> TEXTO DEL EJERCICIO
Yo sí extraño a El Norte

En el peor momento de la historia, los medios tradicionales entran en crisis.

La tragedia de El Norte es la tragedia de una ciudad que le pierde respeto al periódico que nos hizo conocer la mejor expresión de las libertades.

Todavía recuerdo, era yo editor en esa casa, cuando se nos informó que José López Portillo llamó a Los Pinos a los hermanos Junco de la Vega, mozalbetes treintañeros quienes hicieron de aquel periódico una fuente de crítica dura y valiente.

Rodolfo era el capitán en ese tiempo…

Tras las advertencias de López Portillo (No puedo decir que fue a consecuencia de ello) Rodolfo cedió el timón a su hermano Alejandro, porque “Tres Palitos”, como en secreto llamábamos a Rodolfo Junco de la Vega Tercero, era bastante más agresivo.

Nunca imaginamos que llegaríamos a ver lo que ahora ocurre…

El Norte no tenía en Monterrey, ni en México, un paralelo… ni la televisión, ni la radio, ni periódico alguno se atrevía a lo que el periódico de la calle Washington.

> LISTADO DE DATOS
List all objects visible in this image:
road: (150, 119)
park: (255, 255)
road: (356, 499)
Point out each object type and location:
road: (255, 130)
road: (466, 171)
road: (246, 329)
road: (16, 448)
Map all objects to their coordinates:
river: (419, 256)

...

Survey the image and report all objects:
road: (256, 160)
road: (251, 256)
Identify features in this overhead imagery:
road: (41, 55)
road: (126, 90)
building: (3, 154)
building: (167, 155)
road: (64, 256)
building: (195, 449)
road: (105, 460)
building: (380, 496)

> EJERCICIO 1
Responde estas preguntas con datos del texto sobre El Norte:
(a) ¿Quién llamó a Los Pinos a los hermanos Junco de la Vega?
(b) ¿A quién cedió Rodolfo el timón?
(c) ¿En qué calle estaba el periódico?
> EJERCICIO 2
Traduce al inglés esta oración del texto sobre El Norte: "En el peor momento de la historia, los medios tradicionales entran en crisis."
> EJERCICIO 3
Copia, por favor, el fragmento del texto sobre El Norte que se abre con las palabras que contienen "El Norte no" y se cierra con "la calle Washington.".
Las entradas son un material independiente del texto.

> RESPUESTA 1
(a) José López Portillo.
(b) A su hermano Alejandro.
(c) En la calle Washington.

> RESPUESTA 2
At the worst moment in history, traditional media are going into crisis.

> RESPUESTA 3
El Norte no tenía en Monterrey, ni en México, un paralelo… ni la televisión, ni la radio, ni periódico alguno se atrevía a lo que el periódico de la calle Washington.